How the Strength of Steel is Determined in the Bending World
The Strength of Steel and Bending Stock
Over the years, lots of people have asked me questions about the strength of steel and bending stock. Because steel bending can be so obsessive, and the need to constantly bend more stuff can overtake an individual so intensely, it can be easy to understand why so many people are hungry for this knowledge.
Common Questions about Bending Stock Strength
Here are some of the types of questions I get most often:
“How Strong is my Steel?”
People will be bending a certain nail, bolt or piece of stock and want to know if it is a good bend or not. This is understandable, because people like to know where they stand.
“What nail/bolt/stock should I go to next if I am bending THIS and want to bend THAT?”
Most people want to ultimately be able to bend a certain bar, whether it is the Red Nail or some other high level bend like the Bastard from Fat Bastard Barbell or the Battle Bar from Benders Battlefield. Along the road to this goal it’s nice to know which bends to attempt along the way.
“How far am I from the Red Nail if I am bending this or that…”
Sometimes people are seeing progress by cutting what they can bend down to shorter lengths, or they have been moving up to harder graded bolts or slightly thicker stock, but they still want to know how far away they are from their goal.

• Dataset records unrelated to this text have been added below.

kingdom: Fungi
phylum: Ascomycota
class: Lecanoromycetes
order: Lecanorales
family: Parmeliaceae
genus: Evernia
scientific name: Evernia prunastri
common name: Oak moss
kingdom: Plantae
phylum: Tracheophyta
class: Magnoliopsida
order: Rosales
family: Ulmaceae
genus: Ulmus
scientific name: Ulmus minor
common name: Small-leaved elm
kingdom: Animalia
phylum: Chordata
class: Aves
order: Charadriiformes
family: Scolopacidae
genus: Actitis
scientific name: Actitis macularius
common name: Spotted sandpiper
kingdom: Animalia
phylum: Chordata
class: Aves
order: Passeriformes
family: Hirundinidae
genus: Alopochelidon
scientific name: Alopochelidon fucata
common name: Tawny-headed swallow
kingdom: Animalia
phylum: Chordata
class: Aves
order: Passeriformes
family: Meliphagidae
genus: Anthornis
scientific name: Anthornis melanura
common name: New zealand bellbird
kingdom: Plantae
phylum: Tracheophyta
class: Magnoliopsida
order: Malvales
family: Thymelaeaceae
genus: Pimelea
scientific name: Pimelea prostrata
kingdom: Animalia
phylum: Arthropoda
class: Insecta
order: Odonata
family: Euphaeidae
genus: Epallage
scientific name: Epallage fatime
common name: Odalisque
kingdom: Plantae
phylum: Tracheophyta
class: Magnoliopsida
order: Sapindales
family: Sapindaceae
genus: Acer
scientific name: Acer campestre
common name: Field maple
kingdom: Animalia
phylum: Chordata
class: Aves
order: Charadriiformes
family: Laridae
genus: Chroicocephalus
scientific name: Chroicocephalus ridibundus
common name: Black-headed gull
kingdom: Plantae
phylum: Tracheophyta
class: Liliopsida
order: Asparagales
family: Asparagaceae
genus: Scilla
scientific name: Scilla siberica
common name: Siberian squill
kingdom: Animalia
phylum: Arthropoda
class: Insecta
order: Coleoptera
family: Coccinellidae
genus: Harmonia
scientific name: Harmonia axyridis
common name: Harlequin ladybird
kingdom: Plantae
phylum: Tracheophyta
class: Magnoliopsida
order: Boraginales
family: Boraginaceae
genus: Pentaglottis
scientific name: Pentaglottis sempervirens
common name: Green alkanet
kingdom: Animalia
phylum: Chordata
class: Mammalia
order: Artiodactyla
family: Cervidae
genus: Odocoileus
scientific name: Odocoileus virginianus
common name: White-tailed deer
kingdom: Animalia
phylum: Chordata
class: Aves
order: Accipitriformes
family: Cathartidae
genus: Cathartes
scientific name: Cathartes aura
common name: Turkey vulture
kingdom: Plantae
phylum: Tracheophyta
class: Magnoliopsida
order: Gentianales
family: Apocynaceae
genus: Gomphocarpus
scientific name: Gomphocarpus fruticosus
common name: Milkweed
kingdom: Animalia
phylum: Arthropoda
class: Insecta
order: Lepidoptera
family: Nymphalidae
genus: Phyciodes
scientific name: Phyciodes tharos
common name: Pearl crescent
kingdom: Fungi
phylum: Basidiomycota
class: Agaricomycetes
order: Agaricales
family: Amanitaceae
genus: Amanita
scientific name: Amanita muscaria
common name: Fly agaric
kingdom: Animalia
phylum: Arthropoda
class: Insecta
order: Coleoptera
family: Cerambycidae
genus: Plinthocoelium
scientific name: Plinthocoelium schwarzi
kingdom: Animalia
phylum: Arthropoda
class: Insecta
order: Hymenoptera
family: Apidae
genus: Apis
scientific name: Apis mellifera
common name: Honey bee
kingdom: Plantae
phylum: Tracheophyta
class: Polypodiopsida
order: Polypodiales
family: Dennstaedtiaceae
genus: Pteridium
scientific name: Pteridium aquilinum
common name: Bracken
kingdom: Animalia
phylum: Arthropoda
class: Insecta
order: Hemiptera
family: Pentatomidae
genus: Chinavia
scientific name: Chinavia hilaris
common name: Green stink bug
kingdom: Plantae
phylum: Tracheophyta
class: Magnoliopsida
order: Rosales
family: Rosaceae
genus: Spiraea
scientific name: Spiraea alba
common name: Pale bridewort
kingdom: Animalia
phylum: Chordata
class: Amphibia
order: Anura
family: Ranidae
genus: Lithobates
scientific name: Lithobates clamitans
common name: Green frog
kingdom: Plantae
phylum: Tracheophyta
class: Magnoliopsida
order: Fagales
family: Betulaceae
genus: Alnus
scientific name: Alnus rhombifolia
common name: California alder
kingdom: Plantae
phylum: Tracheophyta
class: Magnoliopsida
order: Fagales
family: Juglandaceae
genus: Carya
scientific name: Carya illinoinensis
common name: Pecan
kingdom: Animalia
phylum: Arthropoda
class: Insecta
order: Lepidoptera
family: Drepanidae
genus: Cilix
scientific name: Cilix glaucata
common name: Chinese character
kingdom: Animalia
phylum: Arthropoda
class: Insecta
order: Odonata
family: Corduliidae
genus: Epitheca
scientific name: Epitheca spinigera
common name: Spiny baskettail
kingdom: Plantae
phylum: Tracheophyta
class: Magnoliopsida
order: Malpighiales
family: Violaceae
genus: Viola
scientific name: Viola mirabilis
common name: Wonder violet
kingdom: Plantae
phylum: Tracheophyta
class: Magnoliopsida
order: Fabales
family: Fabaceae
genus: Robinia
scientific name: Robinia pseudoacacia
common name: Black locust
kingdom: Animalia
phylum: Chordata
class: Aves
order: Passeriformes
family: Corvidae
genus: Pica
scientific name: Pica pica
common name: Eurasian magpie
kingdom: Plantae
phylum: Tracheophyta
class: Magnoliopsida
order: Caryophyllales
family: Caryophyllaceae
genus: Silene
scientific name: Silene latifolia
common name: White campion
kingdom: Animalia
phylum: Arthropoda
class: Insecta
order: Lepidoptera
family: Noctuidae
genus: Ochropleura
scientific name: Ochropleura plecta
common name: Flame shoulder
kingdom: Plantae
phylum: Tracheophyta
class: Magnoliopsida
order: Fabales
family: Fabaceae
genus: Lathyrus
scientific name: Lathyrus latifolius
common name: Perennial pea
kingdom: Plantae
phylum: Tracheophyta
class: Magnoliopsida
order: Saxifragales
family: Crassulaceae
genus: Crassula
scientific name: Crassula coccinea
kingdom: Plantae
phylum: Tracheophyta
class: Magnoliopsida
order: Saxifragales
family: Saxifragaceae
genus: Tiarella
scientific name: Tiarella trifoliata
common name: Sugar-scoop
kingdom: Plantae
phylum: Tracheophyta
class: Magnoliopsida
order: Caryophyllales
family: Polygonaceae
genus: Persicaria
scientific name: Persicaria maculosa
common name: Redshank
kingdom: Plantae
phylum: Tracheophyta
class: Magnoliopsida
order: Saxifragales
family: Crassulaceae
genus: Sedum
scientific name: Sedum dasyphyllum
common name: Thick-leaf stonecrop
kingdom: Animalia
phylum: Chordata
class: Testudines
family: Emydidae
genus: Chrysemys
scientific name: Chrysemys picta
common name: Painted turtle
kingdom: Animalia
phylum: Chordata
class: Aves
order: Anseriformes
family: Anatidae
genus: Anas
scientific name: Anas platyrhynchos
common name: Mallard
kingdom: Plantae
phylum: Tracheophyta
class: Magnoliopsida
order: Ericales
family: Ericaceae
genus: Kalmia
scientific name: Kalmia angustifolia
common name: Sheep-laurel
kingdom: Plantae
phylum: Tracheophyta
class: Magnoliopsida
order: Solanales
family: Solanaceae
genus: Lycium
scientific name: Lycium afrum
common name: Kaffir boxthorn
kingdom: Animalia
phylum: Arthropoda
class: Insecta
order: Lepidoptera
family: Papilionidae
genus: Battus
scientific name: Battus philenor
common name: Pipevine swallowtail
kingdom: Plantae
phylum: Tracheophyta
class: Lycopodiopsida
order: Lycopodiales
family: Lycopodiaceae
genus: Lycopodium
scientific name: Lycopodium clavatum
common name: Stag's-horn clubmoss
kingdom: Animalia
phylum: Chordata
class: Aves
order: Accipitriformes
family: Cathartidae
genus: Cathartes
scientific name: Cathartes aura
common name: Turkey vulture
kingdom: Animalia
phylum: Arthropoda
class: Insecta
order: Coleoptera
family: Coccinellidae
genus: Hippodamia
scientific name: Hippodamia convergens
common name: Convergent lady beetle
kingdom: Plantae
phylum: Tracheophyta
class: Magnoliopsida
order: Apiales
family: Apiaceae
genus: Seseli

And there are many, many more questions I receive about the strength of bending stock.
Comparing Strengths of Various Pieces of Bending Stock
There is a system that is used to rate the strength level of bars. This has proven to be quite useful in getting an idea of where different bars lie in relationship to one another, and it even works well for a variety of different stock, including Round Steel, Graded Bolts, Drill Rod, and even square and hex steel.
This system was innovated by Eric Milfeld and later Mike Krahling. These are just the guys that I am most aware of in the United States who are doing it. There may indeed be many more who are doing this.
This process involves special attachments that are put onto the bending stock being rated, followed by using the steel to pull against weight until it bends to the desired angle. Once the stock bends to that angle, it is assigned its strength level.
This process is often labeled “calibration,” although there has also been debate about whether that is the proper term. Perhaps a better term to describe it would be simply “rating the stock.”
Regardless of what you call this process, it has proven to be a fairly reliable method for a solid comparison tool, as well as something to base your progressions and purchases upon.
In the video below, Mike Krahling demonstrates the process of rating the strength of a steel bar.
Now, what you see here is just one bar being rated, but over the years, many bars have been rated and also logged for comparison at the AZ Grip website. You can see the strength comparison chart here: Steel Bending Progressions.
Now, there are limits to this process, and that needs to be understood from the beginning.
For instance, steel varies and it can vary quite a bit. Just because you bought a Red Nail back in 2004 does not mean that a Red Nail that you buy right now will rate out at the exact same number. New stock might have been selected to be used at some point. (Of course, the Red Nail is still a Beast to bend, so no disrespect to IronMind.)
Variance of Steel Strength
As I point out in this post, Strength Variations of Steel, it is possible to see strength variance within the same piece of steel. Remember that steel is created in long lengths and then cut down in order to bend in shorter lengths. There can be quite a bit of variation within one of those virgin bars pulled out at the factory. So in that regard, you have to understand that just because you buy a 7-inch by 5/16-inch length of Cold Rolled Steel, it does not guarantee that you are ready to certify on the Red Nail, even though the Red Nail, too, is 7 X 5/16 CRS.
Variance in Steel Strength & Differences by Length
Also, you have to remember that you must take the readings of bars of different lengths very carefully. For instance, if you look at that chart, it lists the Red Nail, 7 X 5/16 in length and diameter, at 420-lbs in order to bend. Also, that chart lists a Linear “S” Grade 5 Bolt 6 X 1/4 in length and diameter at 425. An assumption that has often been made is that if one can bend that Linear “S” Grade 5 Bolt, then they surely must be able to bend the Red Nail, which is rated at 5-lbs lighter.
Unfortunately, this assumption is completely wrong, because the Grade 5 bolt is only 6 inches long, meaning there is less leverage available to produce a bend using the testing device. In reality, if the Grade 5 in question were 7-inches long, it would feel like bending a coat-hanger.
Comparing Different Bars
So, as you utilize the chart, make sure that you remember that comparisons should be made between different pieces of stock of the same length only. Also remember that the way the calibrating set-up bends the bar is not completely the same as the way the bar bends when you bend it, so just because a piece of stock rates higher than another piece of stock using the device, does not necessarily mean it will feel harder to bend when you try it.
Even with this handful of limitations, the “Steel Progression Chart” is a very good resource for you in your bending training. It has been an extremely helpful tool for both new benders looking for ways to progress in their bending, as well as seasoned veterans who are looking for stepping stones to their ultimate bending goal.
In fact, I reference this chart quite often with my coaching clients who are looking for progressions in their steel bending programs. And now, it is a tool you can place in your toolbox to reference whenever you need it.